Government sets eyes on improving high-value-added industries
It's shifting to productivity-led growth model.
The recently concluded Policy Address was largely in step with observers’ expectations and addressed three key issues: 1) increasing the housing supply; 2) ageing population considerations; and 3) enhancing economic competitiveness.
According to a research note from Hang Seng Bank, for the third key issue, policies to help domestic firms cope with competitive pressures will continue to be explored via a targeted approach. Dedicated funds will be channeled to viable projects.
Beyond the measures already being pushed, the government will make a one-off injection of HKD5 billion into the Innovation and Technology Fund. HKD100 million will be allocated to the Construction Industry Council to strengthen its work on talent training.

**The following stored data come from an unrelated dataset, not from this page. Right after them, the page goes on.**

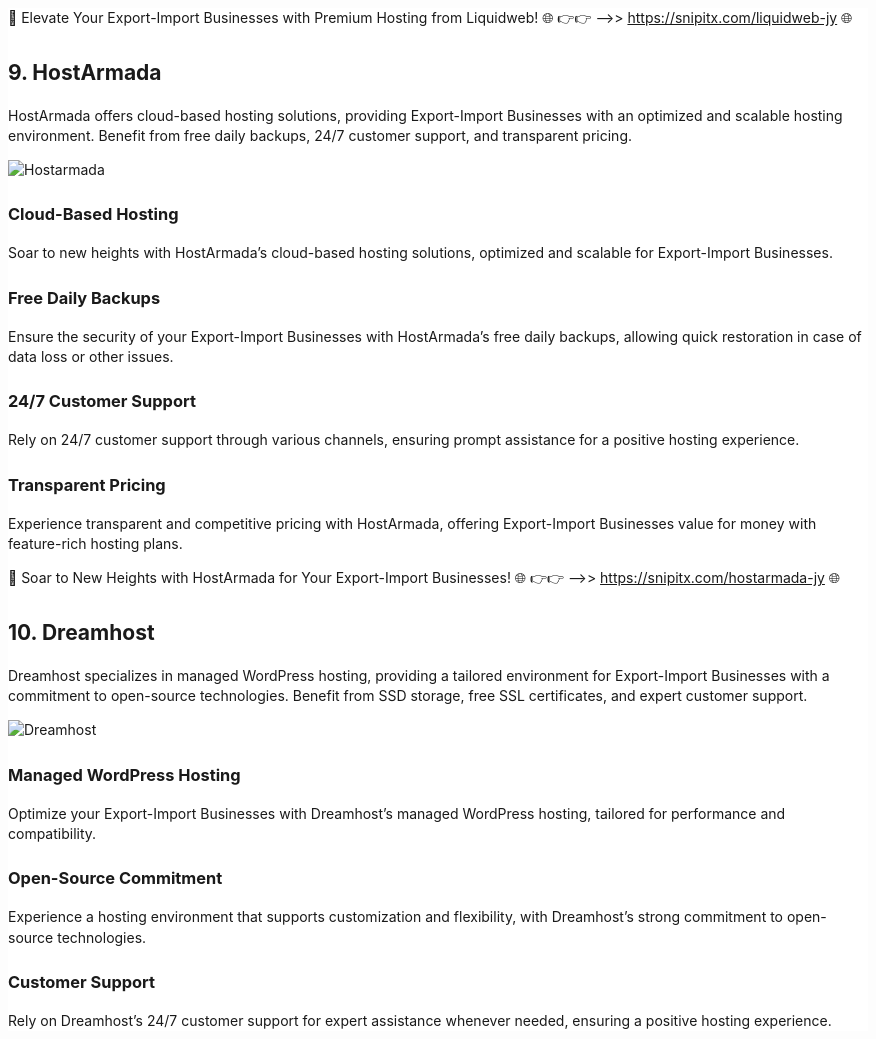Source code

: 🚀 Elevate Your Export-Import Businesses with Premium Hosting from Liquidweb! 🌐
👉👉 -->> https://snipitx.com/liquidweb-jy 🌐

## 9. HostArmada

HostArmada offers cloud-based hosting solutions, providing Export-Import Businesses with an optimized and scalable hosting environment. Benefit from free daily backups, 24/7 customer support, and transparent pricing.

![Hostarmada](https://i.imgur.com/KFbdf3o.jpeg "Hostarmada Hosting")

### Cloud-Based Hosting
Soar to new heights with HostArmada’s cloud-based hosting solutions, optimized and scalable for Export-Import Businesses.

### Free Daily Backups
Ensure the security of your Export-Import Businesses with HostArmada’s free daily backups, allowing quick restoration in case of data loss or other issues.

### 24/7 Customer Support
Rely on 24/7 customer support through various channels, ensuring prompt assistance for a positive hosting experience.

### Transparent Pricing
Experience transparent and competitive pricing with HostArmada, offering Export-Import Businesses value for money with feature-rich hosting plans.

🚀 Soar to New Heights with HostArmada for Your Export-Import Businesses! 🌐
👉👉 -->> https://snipitx.com/hostarmada-jy 🌐

## 10. Dreamhost

Dreamhost specializes in managed WordPress hosting, providing a tailored environment for Export-Import Businesses with a commitment to open-source technologies. Benefit from SSD storage, free SSL certificates, and expert customer support.

![Dreamhost](https://i.imgur.com/rXIg8ip.jpeg "Dreamhost Hosting")

### Managed WordPress Hosting
Optimize your Export-Import Businesses with Dreamhost’s managed WordPress hosting, tailored for performance and compatibility.

### Open-Source Commitment
Experience a hosting environment that supports customization and flexibility, with Dreamhost’s strong commitment to open-source technologies.

### Customer Support
Rely on Dreamhost’s 24/7 customer support for expert assistance whenever needed, ensuring a positive hosting experience.
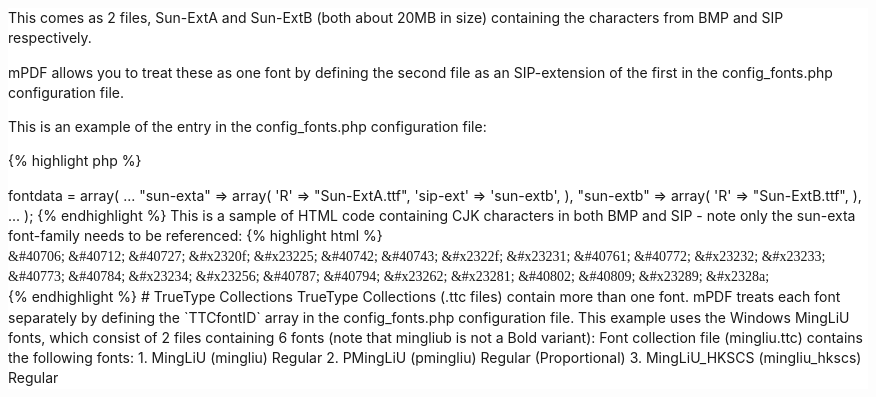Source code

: This comes as 2 files, Sun-ExtA and Sun-ExtB (both about 20MB in size) 
containing the characters from BMP and SIP respectively.

mPDF allows you to treat these as one font by defining the second file as an SIP-extension of the first 
in the config_fonts.php configuration file.

This is an example of the entry in the <span class="filename">config_fonts.php</span> configuration file:

{% highlight php %}
<?php
$this->fontdata = array(
    ...
    "sun-exta" => array(
        'R' => "Sun-ExtA.ttf",
        'sip-ext' => 'sun-extb',
    ),
    "sun-extb" => array(
        'R' => "Sun-ExtB.ttf",
    ),
    ...
);
{% endhighlight %}

This is a sample of HTML code containing CJK characters in both BMP and SIP - note only the sun-exta font-family 
needs to be referenced:

{% highlight html %}
<div style="font-family:sun-extA;"> 
    &amp;#40706; &amp;#40712; &amp;#40727; &amp;#x2320f; &amp;#x23225; &amp;#40742; 
    &amp;#40743; &amp;#x2322f; &amp;#x23231; &amp;#40761; &amp;#40772; &amp;#x23232; 
    &amp;#x23233; &amp;#40773; &amp;#40784; &amp;#x23234; &amp;#x23256; &amp;#40787; 
    &amp;#40794; &amp;#x23262; &amp;#x23281; &amp;#40802; &amp;#40809; &amp;#x23289; 
    &amp;#x2328a; 
</div>
{% endhighlight %}

# TrueType Collections

TrueType Collections (.ttc files) contain more than one font. mPDF treats each font separately by defining the 
`TTCfontID` array in the <span class="filename">config_fonts.php</span> configuration file.

This example uses the Windows MingLiU fonts, which consist of 2 files containing 6 fonts (note that mingliub is 
not a Bold variant):

Font collection file (<span class="filename">mingliu.ttc</span>) contains the following fonts:

1. MingLiU (mingliu) Regular
2. PMingLiU (pmingliu) Regular (Proportional)
3. MingLiU_HKSCS (mingliu_hkscs) Regular
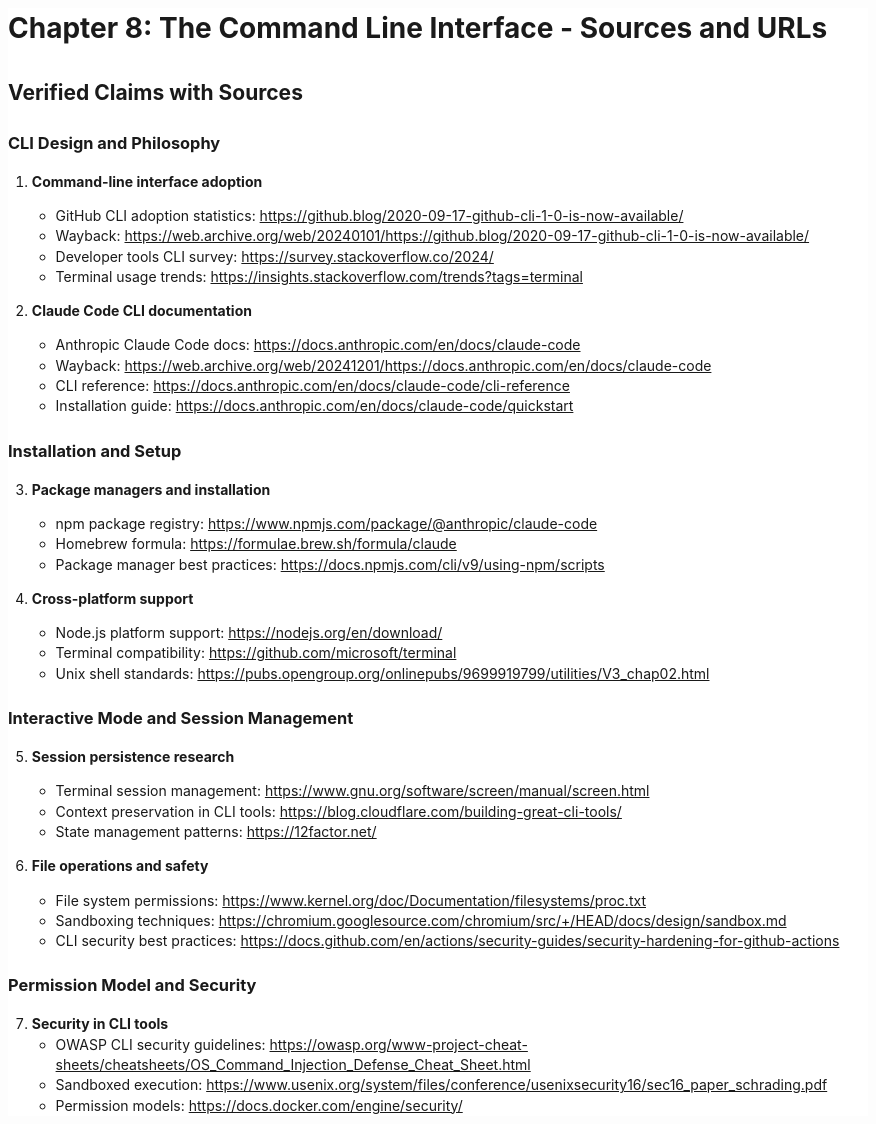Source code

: # Chapter 8: The Command Line Interface - Sources and URLs

## Verified Claims with Sources

### CLI Design and Philosophy
1. **Command-line interface adoption**
   - GitHub CLI adoption statistics: https://github.blog/2020-09-17-github-cli-1-0-is-now-available/
   - Wayback: https://web.archive.org/web/20240101/https://github.blog/2020-09-17-github-cli-1-0-is-now-available/
   - Developer tools CLI survey: https://survey.stackoverflow.co/2024/
   - Terminal usage trends: https://insights.stackoverflow.com/trends?tags=terminal

2. **Claude Code CLI documentation**
   - Anthropic Claude Code docs: https://docs.anthropic.com/en/docs/claude-code
   - Wayback: https://web.archive.org/web/20241201/https://docs.anthropic.com/en/docs/claude-code
   - CLI reference: https://docs.anthropic.com/en/docs/claude-code/cli-reference
   - Installation guide: https://docs.anthropic.com/en/docs/claude-code/quickstart

### Installation and Setup
3. **Package managers and installation**
   - npm package registry: https://www.npmjs.com/package/@anthropic/claude-code
   - Homebrew formula: https://formulae.brew.sh/formula/claude
   - Package manager best practices: https://docs.npmjs.com/cli/v9/using-npm/scripts

4. **Cross-platform support**
   - Node.js platform support: https://nodejs.org/en/download/
   - Terminal compatibility: https://github.com/microsoft/terminal
   - Unix shell standards: https://pubs.opengroup.org/onlinepubs/9699919799/utilities/V3_chap02.html

### Interactive Mode and Session Management
5. **Session persistence research**
   - Terminal session management: https://www.gnu.org/software/screen/manual/screen.html
   - Context preservation in CLI tools: https://blog.cloudflare.com/building-great-cli-tools/
   - State management patterns: https://12factor.net/

6. **File operations and safety**
   - File system permissions: https://www.kernel.org/doc/Documentation/filesystems/proc.txt
   - Sandboxing techniques: https://chromium.googlesource.com/chromium/src/+/HEAD/docs/design/sandbox.md
   - CLI security best practices: https://docs.github.com/en/actions/security-guides/security-hardening-for-github-actions

### Permission Model and Security
7. **Security in CLI tools**
   - OWASP CLI security guidelines: https://owasp.org/www-project-cheat-sheets/cheatsheets/OS_Command_Injection_Defense_Cheat_Sheet.html
   - Sandboxed execution: https://www.usenix.org/system/files/conference/usenixsecurity16/sec16_paper_schrading.pdf
   - Permission models: https://docs.docker.com/engine/security/
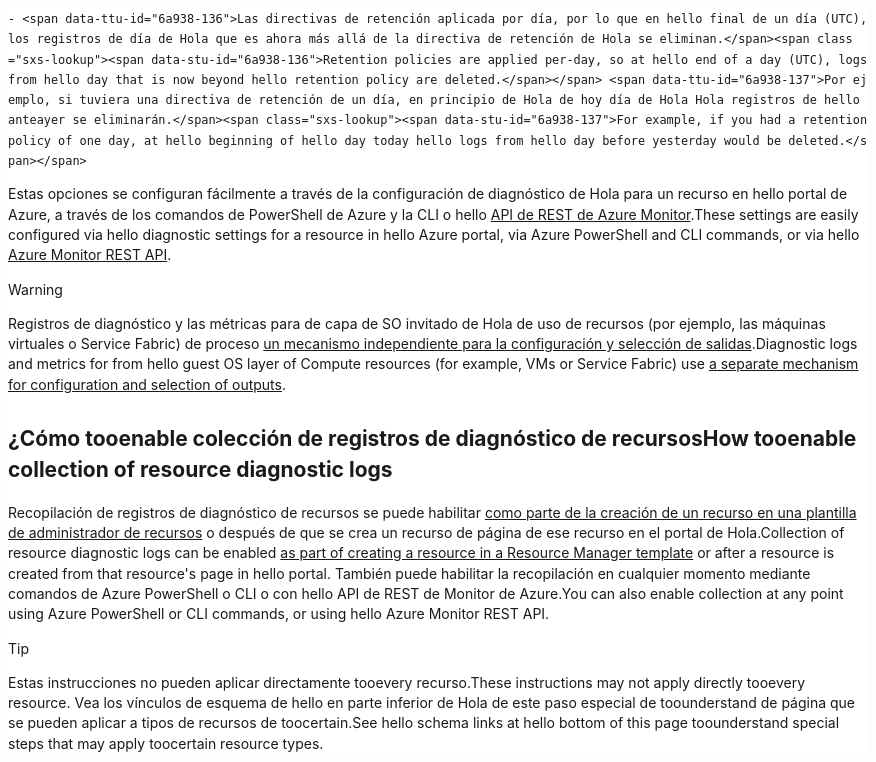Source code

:     - <span data-ttu-id="6a938-136">Las directivas de retención aplicada por día, por lo que en hello final de un día (UTC), los registros de día de Hola que es ahora más allá de la directiva de retención de Hola se eliminan.</span><span class="sxs-lookup"><span data-stu-id="6a938-136">Retention policies are applied per-day, so at hello end of a day (UTC), logs from hello day that is now beyond hello retention policy are deleted.</span></span> <span data-ttu-id="6a938-137">Por ejemplo, si tuviera una directiva de retención de un día, en principio de Hola de hoy día de Hola Hola registros de hello anteayer se eliminarán.</span><span class="sxs-lookup"><span data-stu-id="6a938-137">For example, if you had a retention policy of one day, at hello beginning of hello day today hello logs from hello day before yesterday would be deleted.</span></span>

<span data-ttu-id="6a938-138">Estas opciones se configuran fácilmente a través de la configuración de diagnóstico de Hola para un recurso en hello portal de Azure, a través de los comandos de PowerShell de Azure y la CLI o hello [API de REST de Azure Monitor](https://msdn.microsoft.com/library/azure/dn931943.aspx).</span><span class="sxs-lookup"><span data-stu-id="6a938-138">These settings are easily configured via hello diagnostic settings for a resource in hello Azure portal, via Azure PowerShell and CLI commands, or via hello [Azure Monitor REST API](https://msdn.microsoft.com/library/azure/dn931943.aspx).</span></span>

> [!WARNING]
> <span data-ttu-id="6a938-139">Registros de diagnóstico y las métricas para de capa de SO invitado de Hola de uso de recursos (por ejemplo, las máquinas virtuales o Service Fabric) de proceso [un mecanismo independiente para la configuración y selección de salidas](../azure-diagnostics.md).</span><span class="sxs-lookup"><span data-stu-id="6a938-139">Diagnostic logs and metrics for from hello guest OS layer of Compute resources (for example, VMs or Service Fabric) use [a separate mechanism for configuration and selection of outputs](../azure-diagnostics.md).</span></span>
>
>

## <a name="how-tooenable-collection-of-resource-diagnostic-logs"></a><span data-ttu-id="6a938-140">¿Cómo tooenable colección de registros de diagnóstico de recursos</span><span class="sxs-lookup"><span data-stu-id="6a938-140">How tooenable collection of resource diagnostic logs</span></span>
<span data-ttu-id="6a938-141">Recopilación de registros de diagnóstico de recursos se puede habilitar [como parte de la creación de un recurso en una plantilla de administrador de recursos](./monitoring-enable-diagnostic-logs-using-template.md) o después de que se crea un recurso de página de ese recurso en el portal de Hola.</span><span class="sxs-lookup"><span data-stu-id="6a938-141">Collection of resource diagnostic logs can be enabled [as part of creating a resource in a Resource Manager template](./monitoring-enable-diagnostic-logs-using-template.md) or after a resource is created from that resource's page in hello portal.</span></span> <span data-ttu-id="6a938-142">También puede habilitar la recopilación en cualquier momento mediante comandos de Azure PowerShell o CLI o con hello API de REST de Monitor de Azure.</span><span class="sxs-lookup"><span data-stu-id="6a938-142">You can also enable collection at any point using Azure PowerShell or CLI commands, or using hello Azure Monitor REST API.</span></span>

> [!TIP]
> <span data-ttu-id="6a938-143">Estas instrucciones no pueden aplicar directamente tooevery recurso.</span><span class="sxs-lookup"><span data-stu-id="6a938-143">These instructions may not apply directly tooevery resource.</span></span> <span data-ttu-id="6a938-144">Vea los vínculos de esquema de hello en parte inferior de Hola de este paso especial de toounderstand de página que se pueden aplicar a tipos de recursos de toocertain.</span><span class="sxs-lookup"><span data-stu-id="6a938-144">See hello schema links at hello bottom of this page toounderstand special steps that may apply toocertain resource types.</span></span>
>
>
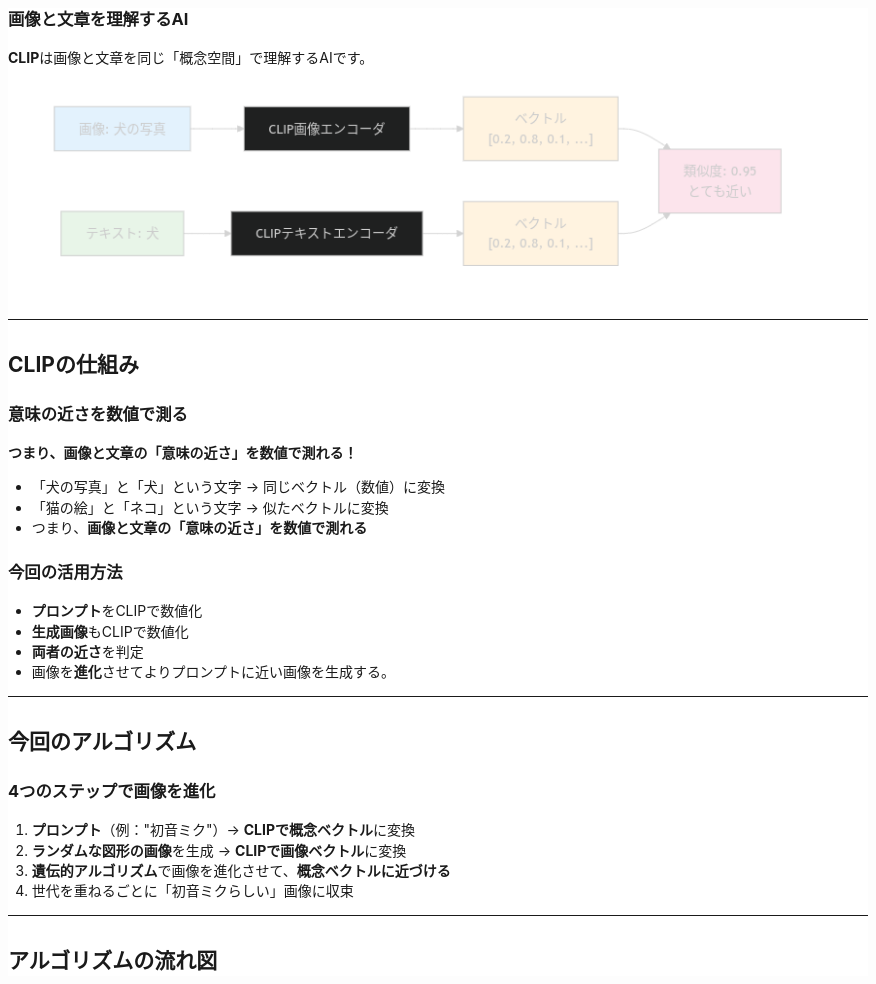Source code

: ### 画像と文章を理解するAI

**CLIP**は画像と文章を同じ「概念空間」で理解するAIです。

![概念図](fig1.png)


---

## CLIPの仕組み

### 意味の近さを数値で測る

**つまり、画像と文章の「意味の近さ」を数値で測れる！**

- 「犬の写真」と「犬」という文字 → 同じベクトル（数値）に変換
- 「猫の絵」と「ネコ」という文字 → 似たベクトルに変換
- つまり、**画像と文章の「意味の近さ」を数値で測れる**

### 今回の活用方法
- **プロンプト**をCLIPで数値化
- **生成画像**もCLIPで数値化
- **両者の近さ**を判定
- 画像を**進化**させてよりプロンプトに近い画像を生成する。

---

## 今回のアルゴリズム

### 4つのステップで画像を進化

1. **プロンプト**（例："初音ミク"）→ **CLIPで概念ベクトル**に変換
2. **ランダムな図形の画像**を生成 → **CLIPで画像ベクトル**に変換
3. **遺伝的アルゴリズム**で画像を進化させて、**概念ベクトルに近づける**
4. 世代を重ねるごとに「初音ミクらしい」画像に収束

---

## アルゴリズムの流れ図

The Address also touched on the development of the financial industry, but there were only general discussions on
the strategic positioning of Hong Kong’s financial services.
The Address offered little insight into how the city would fit Guangdong’s proposal for a free trade zone.
Here's more from Hang Seng Bank:
Overall, in comparison with previous blueprints that focused on infrastructure capacity enhancement, the government is now placing stronger emphasis on bolstering high-value-added industries.
This shift presumably highlights the government’s intention of moving away from an investment-driven to productivityled growth model.
This will involve complex challenges as productivity growth is much harder to achieve from the services sector relative to the manufacturing sector.
We look forward to the government to taking a more active role to address any gaps that emerge in the market.